**Problem details**
Update the lines from the line with "habitat: Paramo with" to the line with "scientific name: Clermontia fauriei", changing "scientific name" to "taxon name" and keeping everything else unchanged; give only those lines.

**Exercise input**
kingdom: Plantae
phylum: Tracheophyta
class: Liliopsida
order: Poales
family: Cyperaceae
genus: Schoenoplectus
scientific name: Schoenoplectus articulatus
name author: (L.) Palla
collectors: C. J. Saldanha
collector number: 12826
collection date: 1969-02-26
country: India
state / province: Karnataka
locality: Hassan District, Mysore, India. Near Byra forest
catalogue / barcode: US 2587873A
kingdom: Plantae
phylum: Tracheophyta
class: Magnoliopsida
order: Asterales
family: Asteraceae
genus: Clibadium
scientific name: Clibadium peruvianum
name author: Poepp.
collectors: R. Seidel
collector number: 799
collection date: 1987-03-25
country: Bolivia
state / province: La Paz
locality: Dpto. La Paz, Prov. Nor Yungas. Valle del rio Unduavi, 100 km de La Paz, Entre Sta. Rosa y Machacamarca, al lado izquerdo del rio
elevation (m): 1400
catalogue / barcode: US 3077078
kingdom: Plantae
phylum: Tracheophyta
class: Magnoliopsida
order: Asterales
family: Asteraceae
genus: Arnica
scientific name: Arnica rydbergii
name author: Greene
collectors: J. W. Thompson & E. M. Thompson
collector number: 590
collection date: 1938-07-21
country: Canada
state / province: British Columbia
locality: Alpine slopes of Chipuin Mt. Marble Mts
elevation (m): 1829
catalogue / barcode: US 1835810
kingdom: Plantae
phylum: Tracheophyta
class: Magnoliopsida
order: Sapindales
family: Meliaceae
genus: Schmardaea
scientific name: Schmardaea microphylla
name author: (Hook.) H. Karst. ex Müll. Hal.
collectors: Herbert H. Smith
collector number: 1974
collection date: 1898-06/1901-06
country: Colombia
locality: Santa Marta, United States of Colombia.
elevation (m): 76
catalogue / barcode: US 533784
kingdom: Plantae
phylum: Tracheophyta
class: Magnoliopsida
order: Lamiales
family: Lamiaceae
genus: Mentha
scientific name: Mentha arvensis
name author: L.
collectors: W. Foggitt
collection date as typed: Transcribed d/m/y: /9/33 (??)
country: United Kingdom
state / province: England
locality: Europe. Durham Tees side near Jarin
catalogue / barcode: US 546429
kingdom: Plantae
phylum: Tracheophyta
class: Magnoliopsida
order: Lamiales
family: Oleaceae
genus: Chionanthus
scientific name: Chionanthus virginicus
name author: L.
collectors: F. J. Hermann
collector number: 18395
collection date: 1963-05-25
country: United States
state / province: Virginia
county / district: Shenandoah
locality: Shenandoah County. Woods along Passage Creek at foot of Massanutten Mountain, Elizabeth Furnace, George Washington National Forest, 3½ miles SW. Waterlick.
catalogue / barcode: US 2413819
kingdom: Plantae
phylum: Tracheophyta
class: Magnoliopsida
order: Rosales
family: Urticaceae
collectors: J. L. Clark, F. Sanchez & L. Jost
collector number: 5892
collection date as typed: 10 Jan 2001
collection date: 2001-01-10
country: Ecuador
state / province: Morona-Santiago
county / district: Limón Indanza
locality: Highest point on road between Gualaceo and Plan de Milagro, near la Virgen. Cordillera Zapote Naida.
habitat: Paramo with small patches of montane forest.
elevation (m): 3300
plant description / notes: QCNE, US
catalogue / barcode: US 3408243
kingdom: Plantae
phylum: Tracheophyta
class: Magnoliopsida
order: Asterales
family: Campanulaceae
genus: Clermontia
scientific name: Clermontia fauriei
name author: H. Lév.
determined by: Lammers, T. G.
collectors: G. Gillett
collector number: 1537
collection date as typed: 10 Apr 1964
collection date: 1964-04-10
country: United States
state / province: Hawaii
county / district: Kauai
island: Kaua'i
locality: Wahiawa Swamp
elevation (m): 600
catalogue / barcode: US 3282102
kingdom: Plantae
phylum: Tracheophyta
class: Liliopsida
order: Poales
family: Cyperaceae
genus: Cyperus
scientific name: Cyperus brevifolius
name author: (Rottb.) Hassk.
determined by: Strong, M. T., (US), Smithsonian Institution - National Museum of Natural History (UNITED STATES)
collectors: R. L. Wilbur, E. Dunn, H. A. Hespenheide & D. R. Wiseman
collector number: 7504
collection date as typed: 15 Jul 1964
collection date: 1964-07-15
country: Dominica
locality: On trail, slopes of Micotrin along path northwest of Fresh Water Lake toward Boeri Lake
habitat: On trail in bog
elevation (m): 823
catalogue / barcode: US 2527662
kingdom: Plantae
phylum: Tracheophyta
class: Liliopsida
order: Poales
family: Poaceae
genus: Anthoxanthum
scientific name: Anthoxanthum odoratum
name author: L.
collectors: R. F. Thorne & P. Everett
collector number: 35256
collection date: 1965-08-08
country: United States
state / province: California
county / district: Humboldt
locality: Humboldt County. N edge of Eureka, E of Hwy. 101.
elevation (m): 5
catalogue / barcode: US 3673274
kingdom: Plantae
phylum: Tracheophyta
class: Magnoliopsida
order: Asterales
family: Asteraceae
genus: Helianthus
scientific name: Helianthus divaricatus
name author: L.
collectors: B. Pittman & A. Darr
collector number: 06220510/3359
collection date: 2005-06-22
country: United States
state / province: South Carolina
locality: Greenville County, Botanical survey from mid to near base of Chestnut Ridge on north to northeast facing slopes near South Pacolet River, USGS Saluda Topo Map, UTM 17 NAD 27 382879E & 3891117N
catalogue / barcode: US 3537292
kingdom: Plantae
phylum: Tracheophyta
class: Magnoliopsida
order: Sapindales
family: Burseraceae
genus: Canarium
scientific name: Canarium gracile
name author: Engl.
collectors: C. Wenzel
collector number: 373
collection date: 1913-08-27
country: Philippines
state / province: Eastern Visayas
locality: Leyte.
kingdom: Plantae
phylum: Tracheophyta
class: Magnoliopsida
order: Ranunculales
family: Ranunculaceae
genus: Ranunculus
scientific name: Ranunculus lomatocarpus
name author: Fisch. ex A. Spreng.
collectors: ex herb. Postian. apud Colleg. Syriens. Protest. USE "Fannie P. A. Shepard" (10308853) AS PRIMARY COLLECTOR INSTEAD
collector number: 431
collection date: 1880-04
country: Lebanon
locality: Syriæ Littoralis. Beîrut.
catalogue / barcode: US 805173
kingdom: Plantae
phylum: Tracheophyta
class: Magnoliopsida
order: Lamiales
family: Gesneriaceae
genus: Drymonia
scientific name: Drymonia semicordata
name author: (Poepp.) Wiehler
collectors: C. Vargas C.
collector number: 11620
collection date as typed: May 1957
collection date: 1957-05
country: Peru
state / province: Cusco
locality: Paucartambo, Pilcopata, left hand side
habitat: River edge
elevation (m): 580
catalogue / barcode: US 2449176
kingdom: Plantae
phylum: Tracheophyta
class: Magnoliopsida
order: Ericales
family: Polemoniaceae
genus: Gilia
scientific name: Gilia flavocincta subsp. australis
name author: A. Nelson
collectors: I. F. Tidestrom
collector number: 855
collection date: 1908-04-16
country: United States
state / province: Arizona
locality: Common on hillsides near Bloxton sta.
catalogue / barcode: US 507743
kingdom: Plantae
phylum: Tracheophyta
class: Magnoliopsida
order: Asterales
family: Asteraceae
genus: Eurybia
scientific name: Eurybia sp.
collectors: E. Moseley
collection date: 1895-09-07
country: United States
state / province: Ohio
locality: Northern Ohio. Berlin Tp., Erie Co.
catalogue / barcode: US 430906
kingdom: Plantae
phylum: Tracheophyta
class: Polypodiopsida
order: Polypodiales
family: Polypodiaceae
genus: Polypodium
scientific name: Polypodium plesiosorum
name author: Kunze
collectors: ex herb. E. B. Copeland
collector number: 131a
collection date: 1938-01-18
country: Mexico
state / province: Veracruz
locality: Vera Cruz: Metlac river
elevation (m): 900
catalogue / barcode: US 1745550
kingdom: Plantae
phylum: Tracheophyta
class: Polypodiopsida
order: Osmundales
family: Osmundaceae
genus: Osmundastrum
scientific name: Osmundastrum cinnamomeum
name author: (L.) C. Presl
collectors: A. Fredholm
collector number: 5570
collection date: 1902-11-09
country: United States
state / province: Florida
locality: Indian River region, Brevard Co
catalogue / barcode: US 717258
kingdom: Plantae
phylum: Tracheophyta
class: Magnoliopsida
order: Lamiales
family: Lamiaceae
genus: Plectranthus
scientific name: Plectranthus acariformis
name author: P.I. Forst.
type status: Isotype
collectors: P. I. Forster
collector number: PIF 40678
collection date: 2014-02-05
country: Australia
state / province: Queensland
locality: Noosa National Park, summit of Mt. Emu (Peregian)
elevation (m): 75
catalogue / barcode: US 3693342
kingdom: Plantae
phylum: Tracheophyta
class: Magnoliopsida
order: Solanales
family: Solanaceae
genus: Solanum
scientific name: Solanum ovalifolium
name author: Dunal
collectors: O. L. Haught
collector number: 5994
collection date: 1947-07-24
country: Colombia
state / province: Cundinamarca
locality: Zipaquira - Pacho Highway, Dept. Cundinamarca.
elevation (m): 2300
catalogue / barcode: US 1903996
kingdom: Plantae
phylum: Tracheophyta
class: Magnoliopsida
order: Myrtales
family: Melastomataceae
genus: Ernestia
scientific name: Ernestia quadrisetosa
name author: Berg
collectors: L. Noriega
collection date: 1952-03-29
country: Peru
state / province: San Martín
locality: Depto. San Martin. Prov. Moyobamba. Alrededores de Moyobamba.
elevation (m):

**Answer for the task**
habitat: Paramo with small patches of montane forest.
elevation (m): 3300
plant description / notes: QCNE, US
catalogue / barcode: US 3408243
kingdom: Plantae
phylum: Tracheophyta
class: Magnoliopsida
order: Asterales
family: Campanulaceae
genus: Clermontia
taxon name: Clermontia fauriei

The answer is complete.